04-02-2026 16:51:07
Job_303613
3 - 6 years
You are expected to be an "Individual Contributor" who can lead feature development, mentor juniors, and understand system architecture.
Job Description: Mid-Level Java Developer
Key ResponsibilitiesDesign & Development: Build and maintain scalable, high-performance back-end services using Java 17/21 and Spring Boot.
Microservices Orchestration: Manage service-to-service communication using REST, gRPC, and messaging queues like Kafka or RabbitMQ.
Cloud-Native Integration: Containerize applications using Docker and manage deployments on Kubernetes (K8s) or cloud platforms like AWS (EKS), Azure (AKS), or GCP.
Performance Tuning: Profile Java applications to identify memory leaks, optimize garbage collection, and reduce latency.
Testing & Quality: Lead "Test-Driven Development" (TDD) efforts using JUnit 5, Mockito, and Testcontainers.
Database Management: Design schema and optimize queries for both Relational (PostgreSQL, MySQL) and NoSQL (MongoDB, Cassandra, Redis) databases.
AI-Assisted Engineering: Utilize AI tools (like GitHub Copilot or Cline) for faster refactoring, documentation, and code generation while maintaining quality.
1. Language & Core Fundamentals
Modern Java: Proficiency in Java 17/21 is now the baseline. You should be comfortable with newer features like Records, Sealed Classes, Pattern Matching, and specifically Virtual Threads (Project Loom) for high-concurrency applications.
JVM Internals: A deeper understanding of memory management, Garbage Collection (G1, ZGC) tuning, and using profiling tools like JProfiler or VisualVM to find bottlenecks.
2. Frameworks & Microservices
Spring Ecosystem: This remains the industry leader. You need deep expertise in Spring Boot 3.x, Spring Security 6 (OAuth2/JWT), and Spring Data JPA.
Cloud-Native Frameworks: Knowledge of Quarkus or Micronaut is increasingly valued for serverless and container-first applications due to their fast startup times.
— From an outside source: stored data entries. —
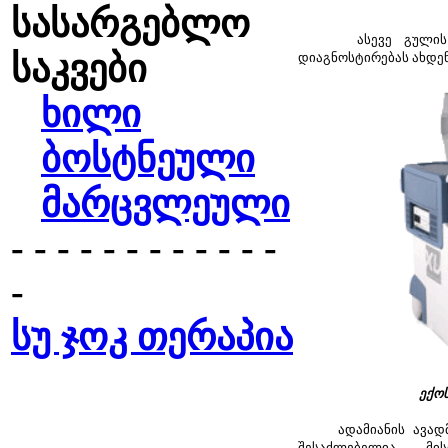
სასარგებლო
ასევე გულის მუ
საკვები
დიაგნოსტირებას ახდენ
ხილი
ბოსტნეული
მარცვლეული
- - - - - - - - - - - -
-
სუ ჯოკ თერაპია
ექო
ადამიანის ავადმყ
შესაძლებელია მი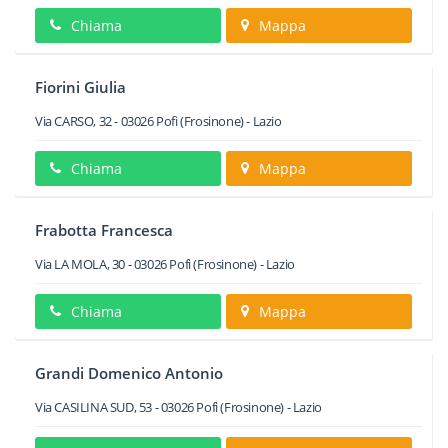
Chiama
Mappa
Fiorini Giulia
Via CARSO, 32
-
03026
Pofi
(Frosinone) -
Lazio
Chiama
Mappa
Frabotta Francesca
Via LA MOLA, 30
-
03026
Pofi
(Frosinone) -
Lazio
Chiama
Mappa
Grandi Domenico Antonio
Via CASILINA SUD, 53
-
03026
Pofi
(Frosinone) -
Lazio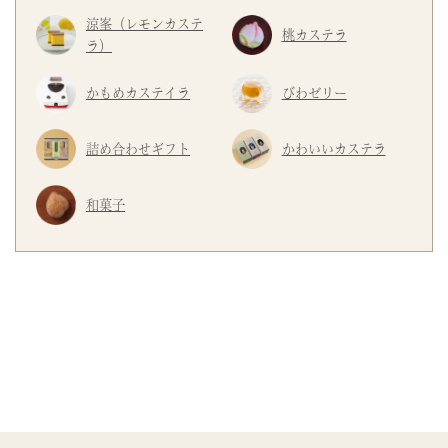
涼峯（レモンカステ
桃カステラ
ラ）
かもめカステイラ
びわゼリー
詰め合わせギフト
かわいいカステラ
和菓子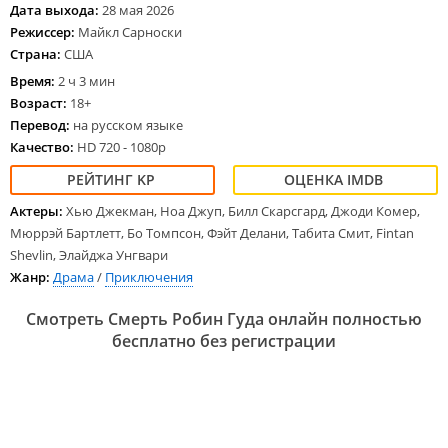
Дата выхода:
28 мая 2026
Режиссер:
Майкл Сарноски
Страна:
США
Время:
2 ч 3 мин
Возраст:
18+
Перевод:
на русском языке
Качество:
HD 720 - 1080p
Актеры:
Хью Джекман, Ноа Джуп, Билл Скарсгард, Джоди Комер,
Мюррэй Бартлетт, Бо Томпсон, Фэйт Делани, Табита Смит, Fintan
Shevlin, Элайджа Унгвари
Жанр:
Драма
/
Приключения
Смотреть Смерть Робин Гуда онлайн полностью
бесплатно без регистрации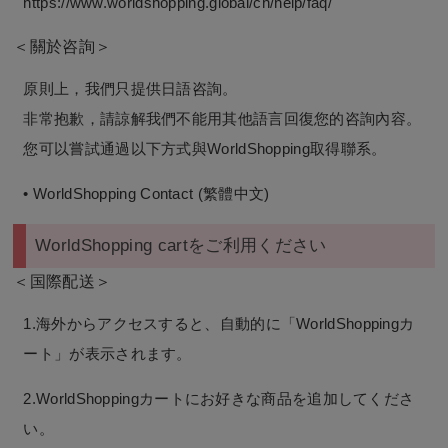
https://www.worldshopping.global/ch/help/faq/
＜關於咨詢＞
原則上，我們只提供日語咨詢。
非常抱歉，請諒解我們不能用其他語言回復您的咨詢內容。
您可以嘗試通過以下方式與WorldShopping取得聯系。
• WorldShopping Contact (繁體中文)
WorldShopping cartをご利用ください
＜国際配送＞
1.海外からアクセスすると、自動的に「WorldShoppingカ
ート」が表示されます。
2.WorldShoppingカートにお好きな商品を追加してくださ
い。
Resilience Patterns: Implementing Circuit Breakers (Resilience4j), Service Discovery, and API Gateways.
3. Data Management
Relational Databases: Advanced PostgreSQL or MySQL (indexing strategies, query optimization, and ACID properties).
NoSQL & Caching: Hands-on experience with MongoDB (document store), Redis (caching/distributed locking), and Elasticsearch (search indexing).
Persistence: Mastery of Hibernate/JPA and understanding the "N+1" problem and caching layers.
4. Distributed Systems & Messaging
Event-Driven Tech: Robust experience with Apache Kafka or RabbitMQ. You should understand concepts like partitions, consumer groups, and idempotency.
Streaming: Basic knowledge of Kafka Streams or Flink for real-time data processing.
5. Cloud, DevOps & Observability
Containerization: Docker and Kubernetes (K8s) are non-negotiable. You should be able to write your own Dockerfiles and k8s manifests.
Cloud Providers: Proficiency in AWS (specifically EKS, Lambda, S3, and RDS) or Azure.
Observability Stack: Monitoring with Prometheus and Grafana; logging with the ELK Stack (Elasticsearch, Logstash, Kibana) or Splunk.
6. Testing & Quality
Automation: Moving beyond basic JUnit 5 and Mockito to integration testing with Testcontainers.
Code Quality: Using SonarQube for static analysis and ensuring high code coverage.
7. AI-Assisted Development
Productivity Tools: Effective use of AI coding assistants like GitHub Copilot or Cursor to accelerate boilerplate generation, refactoring, and unit test creation.
AI Integration: Basic familiarity with LangChain4j for integrating Large Language Models (LLMs) into Java enterprise applications.